This guest post is part of The Bioethics Program’s Online Symposium on the Munoz and McMath cases. To see all symposium contributions, in reverse chronological order, click here.
by Katherine Taylor, J.D., Ph.D.
College of Nursing and Health Professions, Drexel University
The Munoz case brought public attention to the Texas “pregnancy exclusion” law included in its Advance Directives Act, which says that life-sustaining treatment may not be withheld or withdrawn from a pregnant patient. Thankfully the state judge held that this law did not apply to Ms. Munoz because she was dead, and the hospital acceded to his order that Ms. Munoz’s body be released to her husband and put to rest.
These pregnancy exclusion laws exist not just in the “red” state of Texas, but in thirty-one states across the nation. I first wrote about these laws in a 1997 law journal article but the legal landscape remains essentially unchanged almost two decades later. Rather than using space summarizing these laws, I want to briefly sketch out some reasons why the exclusions are a very bad idea. The Munoz tragedy helps me illustrate my points.
What are the interests at stake in these cases? Ms. Munoz was dead, so some argue that she had minimal interests to be weighed against that of the state in the nonviable fetus (except there has been neglect of her, or society’s, interest in having her body respectfully treated rather than being used for experimental fetal gestation against her wishes and those of her family). But other interests also have weight.
Ms. Munoz had an important interest in controlling in advance whether to refuse life-sustaining treatment. It is this interest that advance directive statutes convert into a legal right to execute a living will and appoint a health care proxy. Yet that right is given by these statutes with one hand and taken away by the other –the Texas pregnancy exclusion conferred on Marlise Munoz a lesser right than others to refuse life sustaining treatment in advance (as she orally did), because her right was made conditional on whether she was pregnant when the treatment would be removed. The fact that she was only 14 weeks pregnant did not matter in Texas, and would not matter in most states that have enacted pregnancy exclusions. The question becomes whether women’s interest in prospectively making their end of life wishes known outweighs the state’s interests in a nonviable fetus. I believe it does.
Erick Munoz also had critical interests at stake. Surely Mr. Munoz had an interest in whether his wife’s body should be used to gestate the fetus, one that was not developing normally. Whether the child was healthy or not, Mr. Munoz would be the parent responsible for raising it. The Supreme Court made clear in Casey and other cases that persons have a liberty interest in controlling their procreation. Men’s procreative interest is rightly subordinated to a pregnant woman’s because of her bodily integrity. But when the woman is going to die, or is dead, the husband’s interest in avoiding reproduction should also come into play. The arguably experimental nature of the use of Ms. Munoz’s body also should require his permission. And again, family members should expect to be able to respectfully lay to rest the bodies of their loved ones. These interests, of Marlise and Erick Munoz, should outweigh the state’s interest in forcibly using a pregnant woman’s body to host a fetus that is not separate from its mother.

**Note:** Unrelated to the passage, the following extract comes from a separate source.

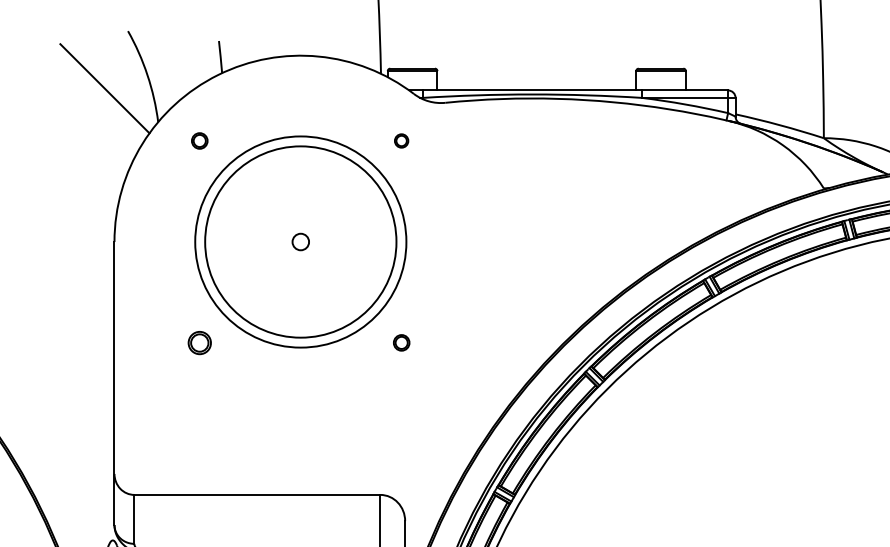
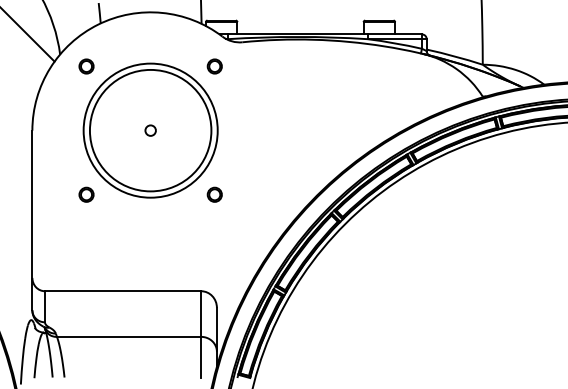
circle: (199, 140) -> (86, 66), size x1.43
part: (401, 140) -> (214, 66), size x1.67
part: (401, 342) -> (214, 194), size x1.43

Yet that (more traditional) analysis is still incomplete because it is far too narrow. If we train a broader lens on the pregnancy exclusions, as we should, it becomes clear that the exclusions are part of a larger “pro-life” trend to treat fetuses as separate persons and patients. Nationwide, this trend translates into scary and grossly unjust scenarios where women lose their bodily integrity, autonomy, and inviolate legal personhood. Once the state sees the fetus as a separate person, it goes on to justify degrading pregnant women’s own legal status in numerous contexts of which we are all aware, from forcing pregnant women to undergo cesareans, criminally punishing them for causing the death of the fetus, to putting them in jail for having used drugs in their pregnancy. States have furthered that agenda by interfering with the ability of physicians to give good care to their patients according to accepted medical standards, and clearly the pregnancy exclusions do the same. When we do not explicitly recognize this larger context of women’s subordination, we ignore the injustice to all women that the pregnancy exclusions pose. Indeed, as I argue in my article, the pregnancy exclusions should constitute a violation of women’s equal protection rights.
Women’s extreme self-sacrifice, their role as the “moral proletariat” as Annette Baer described, is too often taken for granted. I end with summary thoughts from my article:
[The] pregnancy restrictions … accord women only conditional liberties, based on the social stereotype that women’s role as mothers appropriately requires of them extreme self-sacrifice for their offspring. However, no matter how entrenched . . . [that] stereotype may be . . . the state must protect against the legal imposition of that role, lest women become second-class citizens under law. Though women, like men, usually shoulder a complex set of relational identities, such as parent, child, sibling, and friend, it is of utmost importance that in the eyes of the state, women, like men, should be first and foremost independent persons with vital liberties deserving of vigilant protection. Just as women’s moral agency should not be degraded because of their relational ties, so also their political agency should not be secondary to the uses to which they may be put for others.
Marlise Munoz’s body should not have been callously and forcibly used by the state as a means for fetal ends, and nor should any other pregnant woman’s body, whether she is dead or alive.